# classical composer that were in a doomsday cult like aum shirokyo in japan?



## deprofundis (Apr 25, 2014)

*classical composer that were in a doomsday cult like aum shirukyo in japan?*

I have strange request but what about it?

:tiphat:


----------



## Magnum Miserium (Aug 15, 2016)

Well Wagner sort of invented his own pretty successful doomsday cult so


----------



## Ekim the Insubordinate (May 24, 2015)

I can see this going downhill pretty quickly. I like to refer to this as the Wagner corollary of Godwin's Rule.


----------



## brianvds (May 1, 2013)

It occurs to me that cults usually don't allow members any individualism, so not the best place for a composer to be original. He'd have to compose cult hymns or shut up. and thus, off the top of my head I cannot think of any composers who were seriously into cults.

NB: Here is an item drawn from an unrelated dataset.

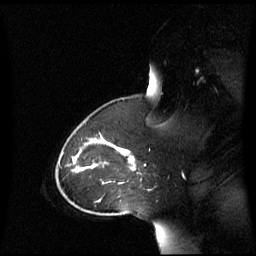
Breast MRI (dynamic contrast-enhanced), one sagittal slice; position 44 of 60 along the scan axis; dynamic contrast-enhanced series, image 2 of 3 at this slice position (ordered by acquisition); 1.5 T; TE 4.2 ms, TR 8.4 ms; 2.8 mm slice thickness; 256 × 256 image matrix. Patient: female, 43 years. Case-level facts recorded for this patient, not image findings: setting: breast cancer imaged before/during neoadjuvant chemotherapy; receptor status: triple-negative.
Outlined on this slice (semi-automatically segmented with operator editing):
- analysis volume of interest (the breast-tissue region the enhancement analysis was run in; not a lesion): bounding box <69,137,142,198> (left, top, right, bottom; pixels)
- tumour enhancement mask (voxels above the 70 % enhancement threshold inside the analysis volume of interest): <119,148,134,162>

But many were devoutly religious or had a mystical bent; Bach and Scriabin come to mind.


----------



## mathisdermaler (Mar 29, 2017)

Not exactly a cult, but Alexander Scriabin thought his work Mysterium would bring about the end of the world.


----------



## Dharma66 (Apr 4, 2017)

I accidentally heard some Justin Bieber, and I thought it was the end of the world, if that counts...


----------